可以用 slim、variables、layers 和 scopes 来十分简洁地定义模型。下面对各个部分进行了详细描述：

4.1 Slim 变量（Variables）

在原生的tensorflow中创建 Variables 需要一个预定义的值或者一个初始化机制（例如，从高斯分布随机采样）。更近一步，如果需要在一个指定的设备上创建一个 variable，必须进行显式指定。为了减少创建variable需要的代码，slim模块在 variable.py 内提供了一系列的wrapper函数，从而使得变量的定义更加容易。

例如，要创建一个权重 variable，用一个截断的正态分布初始化它，用 l2_loss 进行正则，并将它放在 CPU 上。只需要进行如下的声明即可。

weights = slim.variable('weights',
                        shape=[10, 10, 3 , 3],
                        initializer=tf.truncated_normal_initializer(stddev=0.1),
                        regularizer=slim.l2_regularizer(0.05),
                        device='/CPU:0')

注意：在原生的 TensorFlow 中，有两种类型的 variables：一般variables 和local（transient）variables。绝大数的变量是一般 variables；一旦被创建，他们能够用一个saver保存到disk。local variables只存在于一个 session 中，不保存到disk。
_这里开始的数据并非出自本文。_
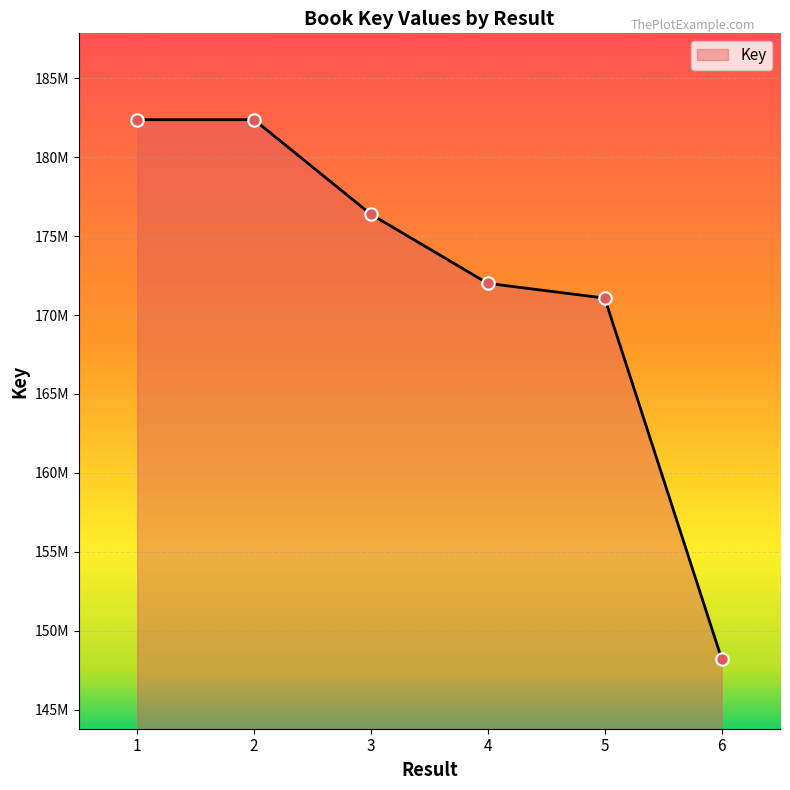

What is the change in value from 2 to 6?

-34135794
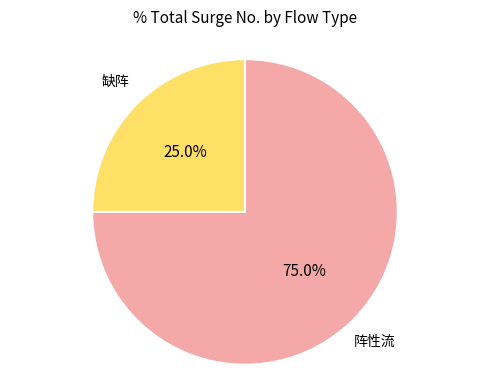

Is there any slice that represents more than half of the pie?

Yes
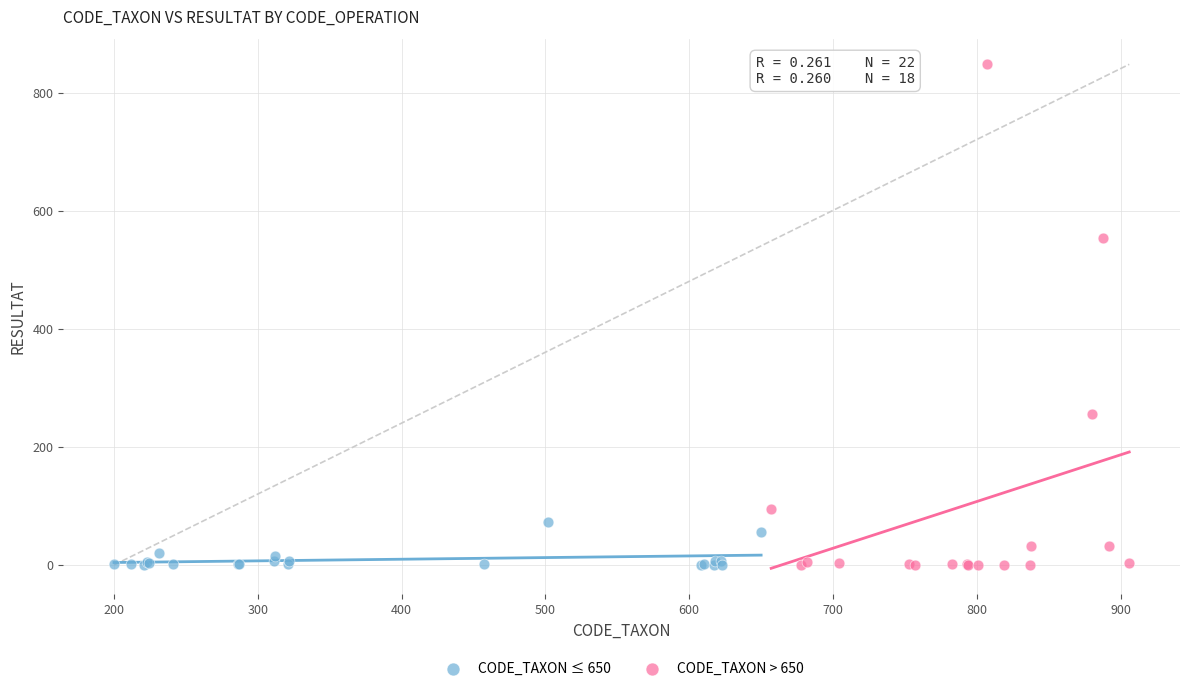

Which series contains the highest Y value?

CODE_TAXON > 650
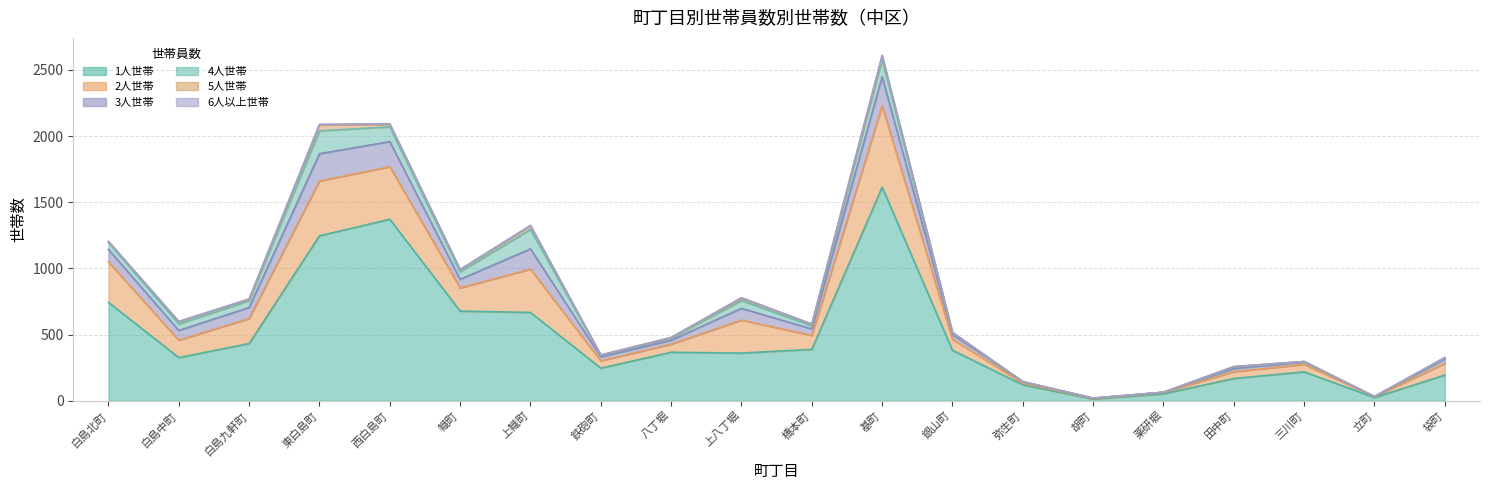

What is the difference between the 6人以上世帯 values at 西白島町 and 弥生町?

5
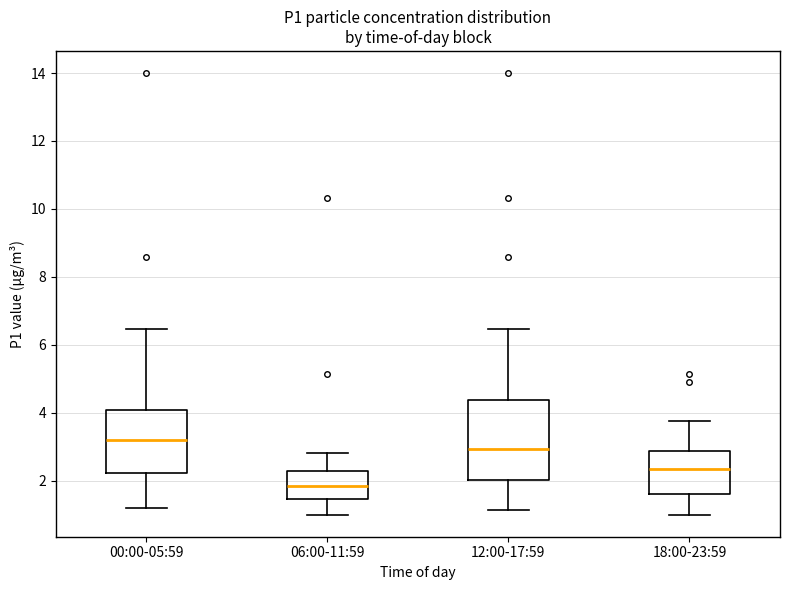

Which box is the tallest, from its lower edge to its upper edge?

12:00-17:59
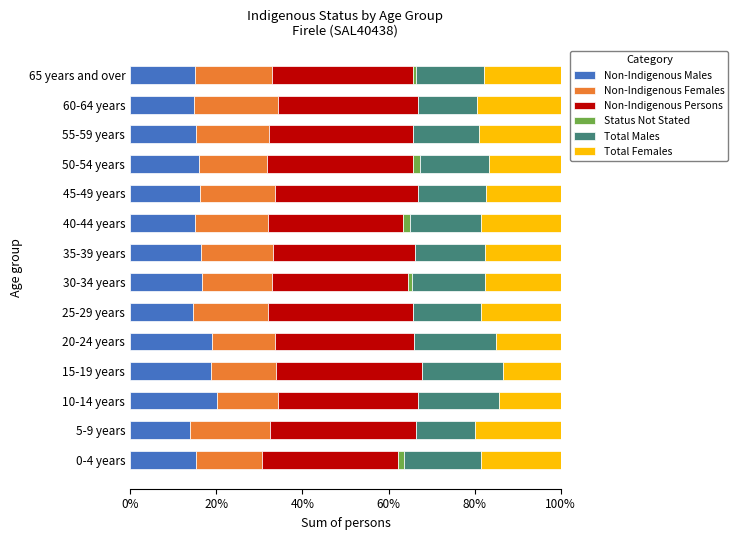

What is the maximum value for Non-Indigenous Males?

20.1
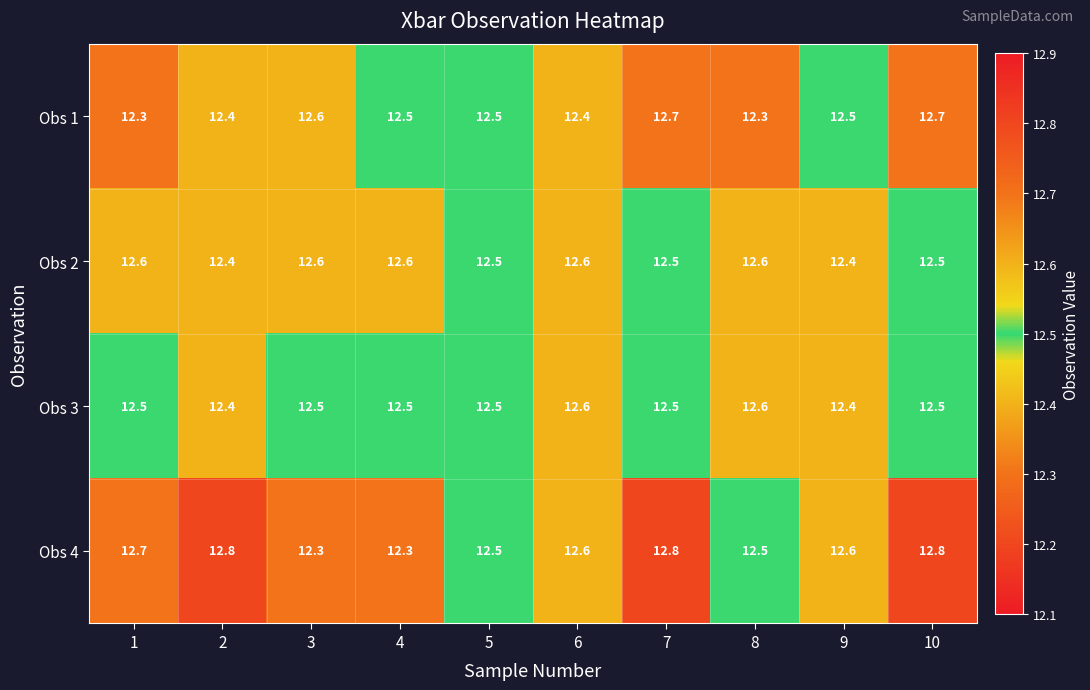

What is the maximum value for Obs 2?

12.6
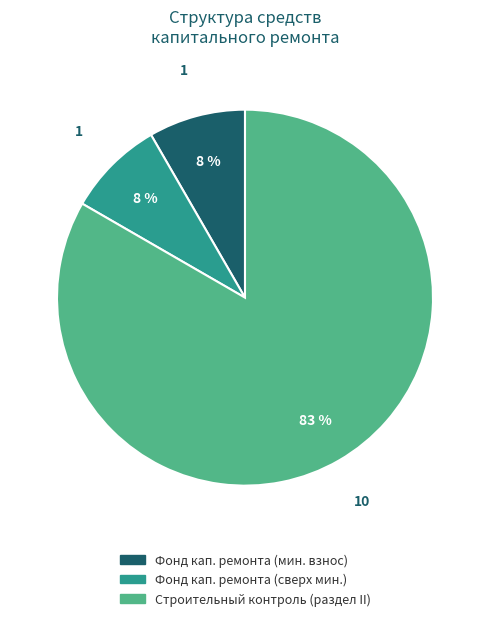

Is there a majority slice in this chart?

Yes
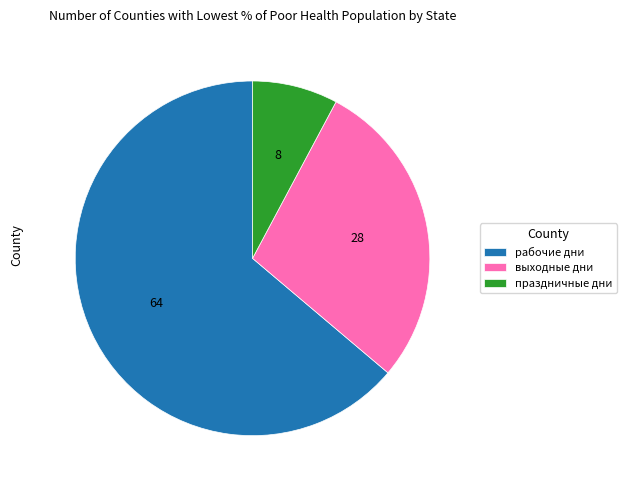

Which category has the smallest portion of the pie?

праздничные дни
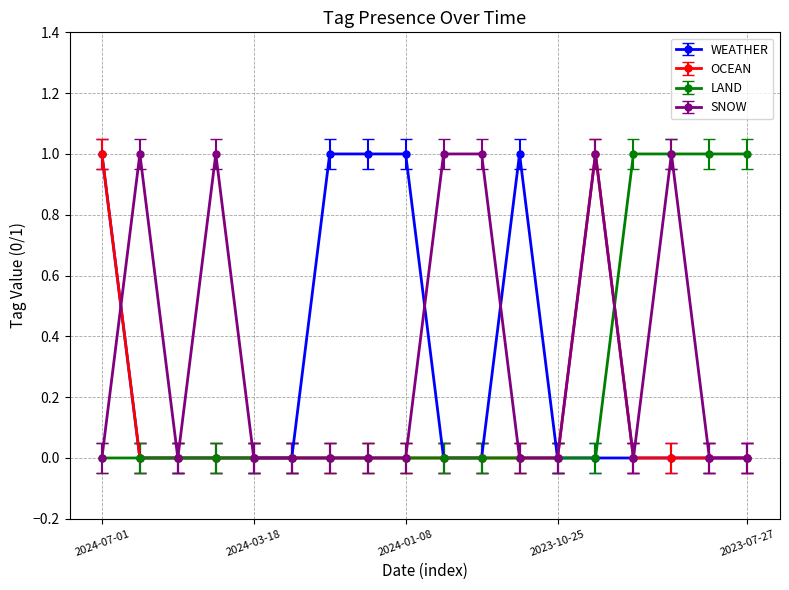

Rank the series by their average value, from lowest to highest.

OCEAN, LAND, WEATHER, SNOW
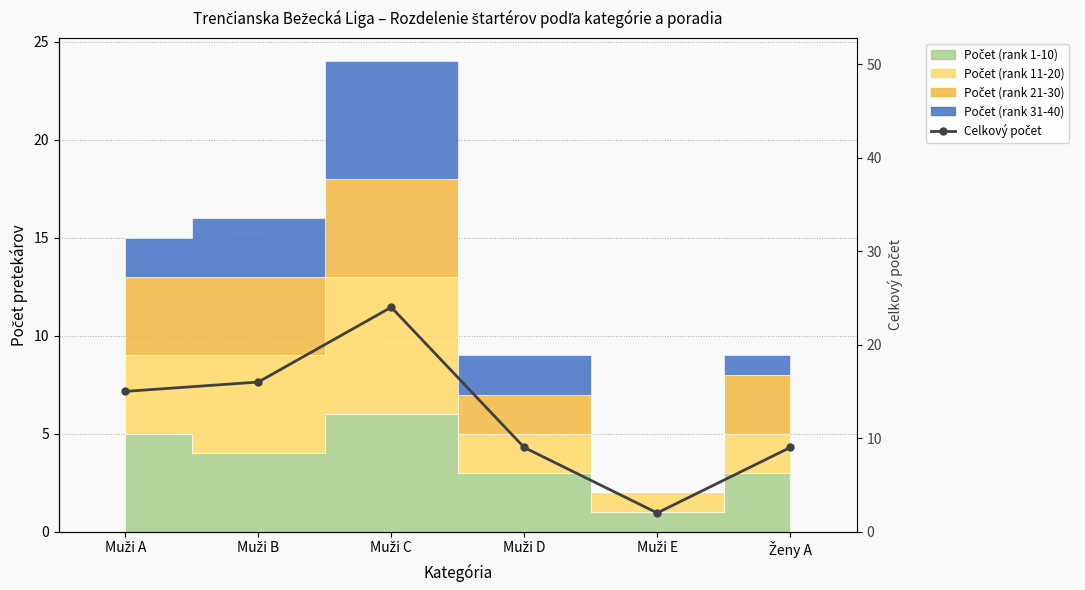

What value does the data have at Muži B, to the nearest 5?

15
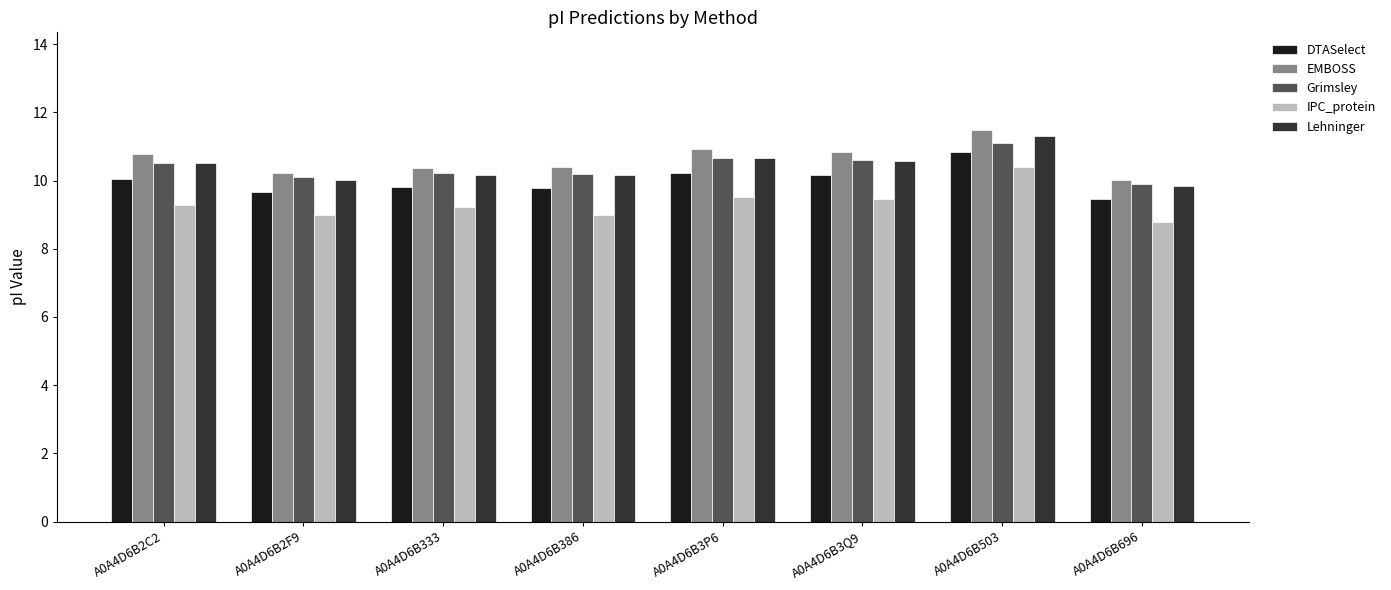

What is the sum of all EMBOSS values?

85.1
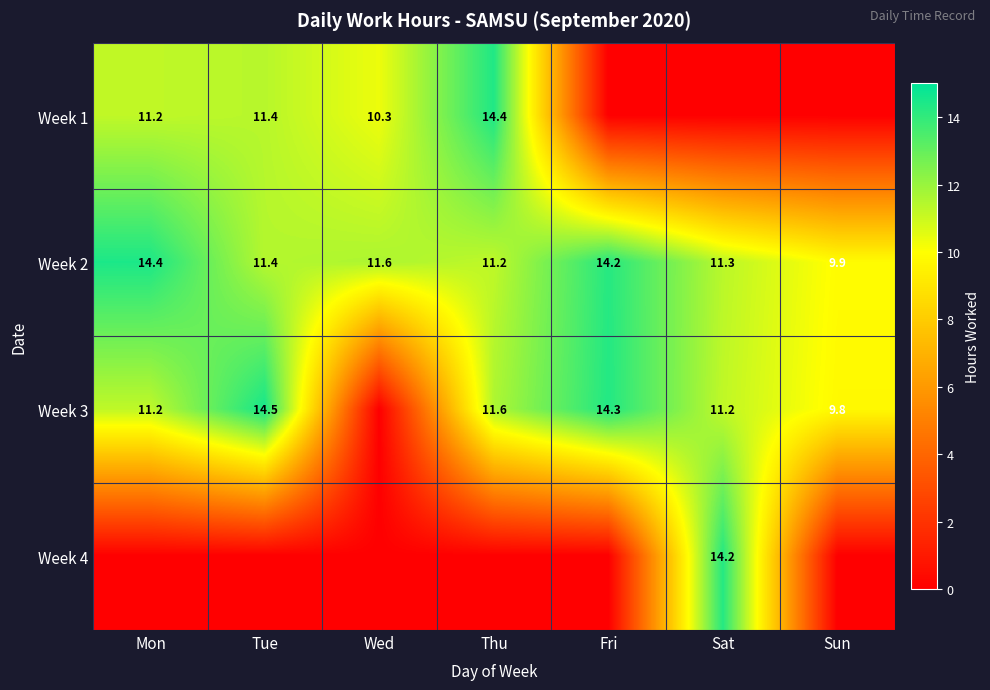

What is the difference between the Week 2 values at Mon and Tue?

3.0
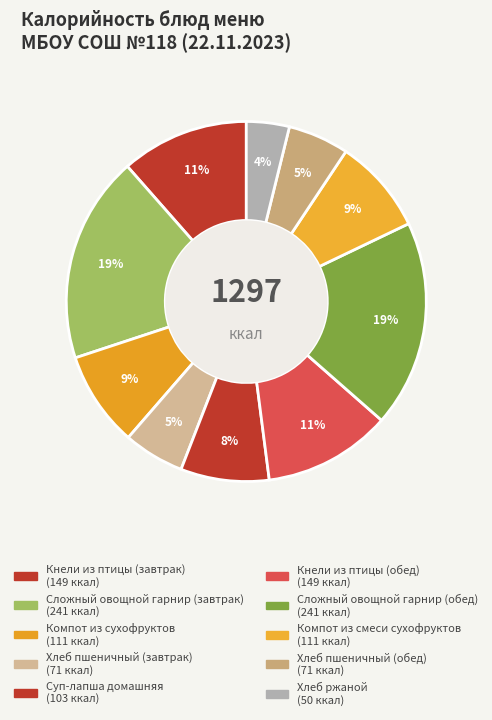

Count the number of slices in the pie.

10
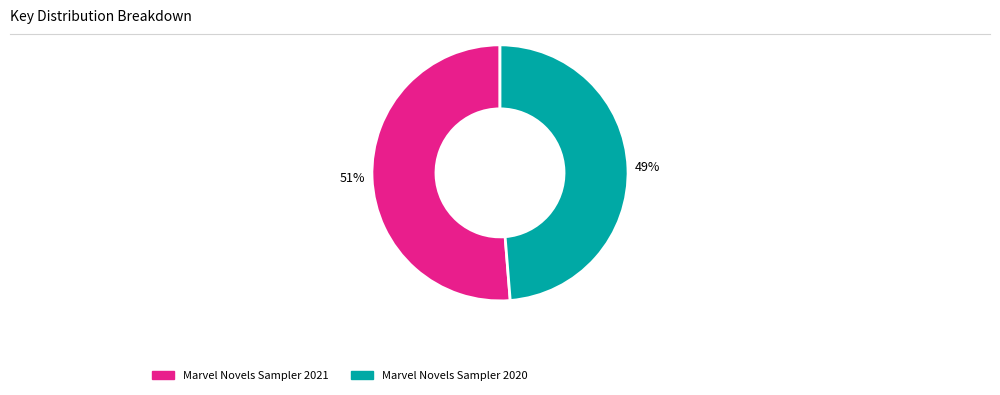

Rank the categories by value from highest to lowest.

Marvel Novels Sampler 2021, Marvel Novels Sampler 2020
Slim 进一步区分了variables 通过定义model variables，这些变量代表一个模型的参数。Model variables are trained or fine-tuned during learning and are loaded from a checkpoint during evaluation or inference（例如，由 slim.fully_connected 和 slim.conv2d 创建的 variable）。Non-model 变量指训练、评估过程中需要但推理过程不需要的变量（例如，global_step 训练评估中需要，推理时不需要）。同样，moving average variables might mirror model variables, but the moving averages are not themselves model variables。

通过 Slim 创建和索引（retrieved）model variables和一般的 variables很容易：

# Model Variables
weights = slim.model_variable('weights',
                              shape=[10, 10, 3 , 3],
                              initializer=tf.truncated_normal_initializer(stddev=0.1),
                              regularizer=slim.l2_regularizer(0.05),
                              device='/CPU:0')
model_variables = slim.get_model_variables()

# Regular variables
my_var = slim.variable('my_var',
                       shape=[20, 1],
                       initializer=tf.zeros_initializer())
regular_variables_and_model_variables = slim.get_variables()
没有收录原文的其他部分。